Today’s youth show promise as our future leaders, already serving as powerful catalysts for change on issues that are important to them. Adult allies can support youth voice through advocacy and by offering long-term assistance as young people work to be heard and respected for their steps toward change.
At BGCA, safety is our number-one priority. Amidst national conversations on school violence, safety, and youth advocacy, we’re organizing with fellow youth-serving organizations to ensure the physical and emotional safety needs of young people are met.
We can’t do it alone. Here’s how you can help support and amplify the voices of the young people who will shape our world:
1. Amplify their voices, not yours.
Tell youth their voices matter—and mean it. As adult allies, it is essential that we create spaces for youth to use their voices. Remember that the steps we take to empower young people must be about boosting their skills and ability to convey their own authentic message, not ours.
When advocating for the perspectives of youth, one helpful approach is to remove your own agenda from the equation entirely, and instead ask thoughtful questions that help young people clarify their own messages and goals. Adult allies can also take a direct approach of inviting youth to participate at the table with other decision-makers who can assist in bringing about change.
Long-term, young people may feel discouraged if they don’t see the immediate impact of their efforts. You can encourage youth by noticing their efforts and acknowledging their impact on the community.
2. Broadcast your willingness to be a “helper.”
Youth voice dies in a vacuum. Organize with other adult allies (like parents, teachers, community members, church leaders, Club staff, etc.) to find ways to signal to students that you are available and willing to support their voice. It can be as simple as clicking “share” when a young person speaks up on social media or making your own social media posts that express interest in partnering with and advocating for youth.
You can also take a more direct approach by asking young people what you can do to help. Consider using the following question: “If you had a partner to help you organize, what would you ask them to help you with?”
3. Acknowledge and assume competence among youth leadership.
When it comes to issues like school violence, many prevention and support tactics have been tried, but nothing thus far has brought a solution to the problem. It's time to acknowledge that the missing piece of this devastating puzzle might well be the students themselves. Following the leadership of students doesn’t mean you should never speak up or share your opinion, but try to maintain awareness of how your feedback can motivate or demotivate young people in their commitment to finding solutions to the issues that impact them.

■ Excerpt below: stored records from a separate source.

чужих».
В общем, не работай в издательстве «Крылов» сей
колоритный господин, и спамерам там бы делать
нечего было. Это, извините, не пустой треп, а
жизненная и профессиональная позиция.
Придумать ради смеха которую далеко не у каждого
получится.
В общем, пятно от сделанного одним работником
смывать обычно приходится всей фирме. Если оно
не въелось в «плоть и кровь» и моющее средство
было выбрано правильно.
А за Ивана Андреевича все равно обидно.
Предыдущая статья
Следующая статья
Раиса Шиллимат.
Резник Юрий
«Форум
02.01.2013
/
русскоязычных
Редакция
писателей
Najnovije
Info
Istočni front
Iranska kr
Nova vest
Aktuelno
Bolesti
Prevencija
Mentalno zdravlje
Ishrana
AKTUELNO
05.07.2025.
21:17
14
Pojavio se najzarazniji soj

Part of assuming competence means giving young people meaningful and respectful feedback when appropriate and providing a safety net when they make mistakes or their efforts don’t succeed. It’s also important to ensure that students understand the bigger picture when approaching complex subjects.
4. Don’t assume anything else.
It can be difficult to remember types of obstacles we faced as students and, let’s face it, most adults have never been forced to endure the level of fear that the threat of school violence presents in our current climate. When partnering with and working to empower young people, it’s important to acknowledge the following factors, both tactical and interpersonal:
- Scheduling: Youth schedules are different. 7 a.m. might be too early and 7 p.m. might not be too late. Ask youth what works for them.
- Transportation: Youth may need transportation support; offer to help coordinate transportation.
- Youth culture: Try to remain flexible and willing to adapt to the changing needs and interests of the young people you’ve partnered with.
- Group dynamics: Tailor your support tactics to suit the personalities of the youth you are partnering with; welcome humor when appropriate.
5. Be realistic about consequences.
Help youth to anticipate and understand how their advocacy may be perceived by others. Provide feedback, ask questions about how tactics and approaches fit into the bigger picture, and help students discuss and plan for how they will respond to negative and positive feedback.
It’s critical that adults inform students of potential consequences that may come from youth participation in advocacy tactics like school walkouts, marches, or other forms of peaceful protest. It’s also important that adults use our voices and influence to challenge those consequences when appropriate. Work to educate young people on their rights and equip them to navigate school and out-of-school settings.
Now is a powerful time for our nation. This upswell of youth advocacy presents an opportunity for adults to help youth voices be heard. Together, we can empower youth to be effective advocates, capable of making a meaningful difference on the issues that are important to them.